Tampoco había quién estuviera dispuesto a arriesgar su vida para congraciarse con esa persona obsesiva y ciega ante una realidad que le advertía las consecuencias de un empecinamiento peligroso y enfermizo en demasía.

Claro que, durante un buen tiempo, muchos de los lugareños encontraron en darle competencia, una experiencia imposible de rehusar. Era una fiesta de adrenalina. La tentación se comprendía con sólo enumerar algunos de los “beneficios” y “privilegios” que obtenía aquel que aceptaba la contienda que le proponía.

Al margen o no tan al margen, el terreno donde se corría, tampoco estaba en condiciones óptimas para ser utilizado como pista.

Cierto día, el corredor, convencido que su pericia y su vehículo eran imbatibles, duplicó la recompensa. Aún así, no hubo contrincante que apareciera. Obsesionado con demostrar la potencia que podía alcanzar con el coche después de sucesivos arreglos caseros, sin mediación de expertos, imposibilitado para razonar y ebrio de vanidad, empezó a competir contra conductores ficticios o ausentes. Encaró carreras contra adversarios, en lo fáctico, inexistentes.

Nadie sabe a ciencia cierta cuánto tiempo pasó dando vuelta sin sentido y contra toda lógica competitiva hasta perder noción y no saber siquiera hacia adónde iba. Como el dinero había menguado, pues no había a quién apostar que ganaría, ya el auto no tenía hecho ni un mero service de rutina. Fue entonces cuando, simultáneamente, en una de las incontables vueltas, al subir el velocímetro hasta el extremo, se soltaron los frenos.

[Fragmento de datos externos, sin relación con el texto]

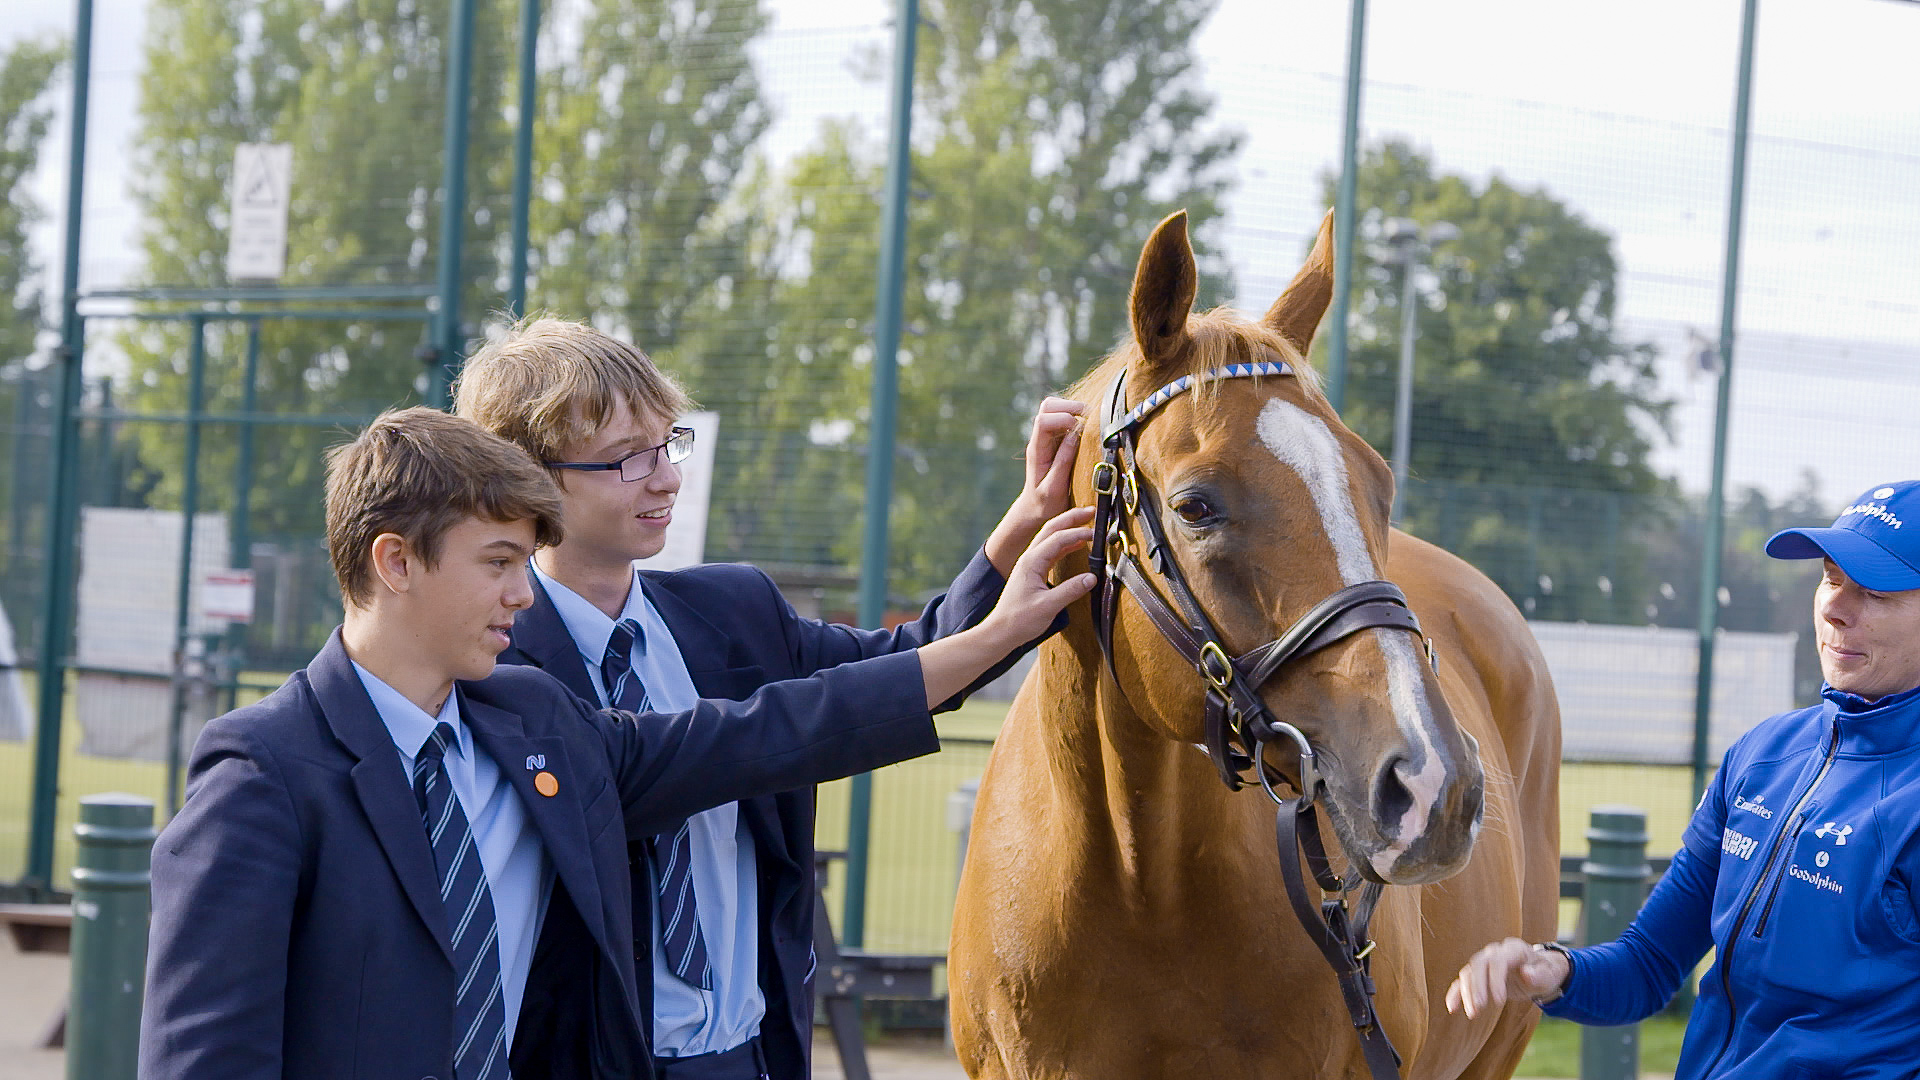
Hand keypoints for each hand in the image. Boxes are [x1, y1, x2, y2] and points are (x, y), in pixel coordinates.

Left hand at [919, 508, 1096, 706]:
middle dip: (1071, 518)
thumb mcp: (1048, 606)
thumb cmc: (1019, 620)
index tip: (1095, 533)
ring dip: (1069, 528)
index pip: (1057, 539)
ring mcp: (1030, 564)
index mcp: (1031, 562)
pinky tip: (1078, 545)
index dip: (1077, 533)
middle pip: (1051, 528)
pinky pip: (1051, 551)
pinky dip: (1066, 544)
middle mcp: (1029, 558)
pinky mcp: (1033, 572)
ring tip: (1087, 523)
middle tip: (1091, 511)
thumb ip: (1071, 591)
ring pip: (1051, 537)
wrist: (1001, 631)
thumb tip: (1092, 578)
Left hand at [983, 397, 1087, 576]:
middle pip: (1047, 406)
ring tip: (1091, 422)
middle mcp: (1040, 439)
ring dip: (1074, 409)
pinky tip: (1089, 428)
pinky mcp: (1057, 439)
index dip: (1063, 419)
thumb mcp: (1054, 488)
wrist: (1036, 510)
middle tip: (1089, 418)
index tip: (1080, 430)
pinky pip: (1065, 417)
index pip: (1043, 420)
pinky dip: (1078, 417)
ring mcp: (1048, 438)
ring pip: (1056, 407)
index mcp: (1036, 450)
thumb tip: (1074, 434)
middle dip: (1069, 406)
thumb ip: (1063, 461)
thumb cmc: (1046, 503)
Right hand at [1445, 938, 1569, 1019]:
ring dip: (1467, 993)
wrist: (1539, 970)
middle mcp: (1495, 952)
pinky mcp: (1478, 974)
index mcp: (1513, 949)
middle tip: (1478, 1009)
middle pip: (1478, 964)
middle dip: (1476, 987)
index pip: (1498, 960)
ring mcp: (1484, 962)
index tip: (1499, 1002)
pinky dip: (1456, 993)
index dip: (1495, 980)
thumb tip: (1526, 974)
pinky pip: (1463, 981)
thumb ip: (1540, 975)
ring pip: (1468, 972)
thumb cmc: (1546, 972)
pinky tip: (1452, 1007)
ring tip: (1472, 1014)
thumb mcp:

Fue la última carrera. Lo triste de esta historia es que, en el trayecto, muchos se accidentaron, murieron sobre el asfalto, o quedaran con secuelas en demasía severas…

Cuando fue a auxiliarse al irascible corredor, retorcido entre los fierros, el casco que usaba se había salido… Adivinen ahora, la identidad de aquel conductor que sólo respondió a su antojo y capricho.

Hoy, la Argentina está siendo usada como un vehículo en estado casi paupérrimo pese a las “inversiones” que se hicieron para socavar aquello. La comanda una Presidente “autista” viviendo dentro de una realidad creada por sí misma: fantasía. Nadie se le opone, quizás por desidia, quizás por cobardía, quizás por empatía… Ella igual corre, compite y en esa “competencia”, lógicamente, va primera, invicta.

Al percibir que no es posible una victoria sin una derrota concreta -ambas son caras de una misma moneda-, termina compitiendo contra su propio vehículo. En el asiento de al lado supo estar desde Héctor Magnetto hasta Hugo Moyano, acompañando…

La naturaleza humana es inexpugnable, de otro modo no se comprende por qué es capaz de violar límites y volcar si, en el mismo momento, puede que se “mate” a los copilotos y compañeros, pero inevitablemente también, quién maneja saldrá muerto.

Todo lo demás no hace al argumento, son detalles de escenografía que solamente distraen al pueblo. © www.economiaparatodos.com.ar

PD. A todos (y todas) una muy Feliz Navidad y un Año Nuevo acorde a sus deseos.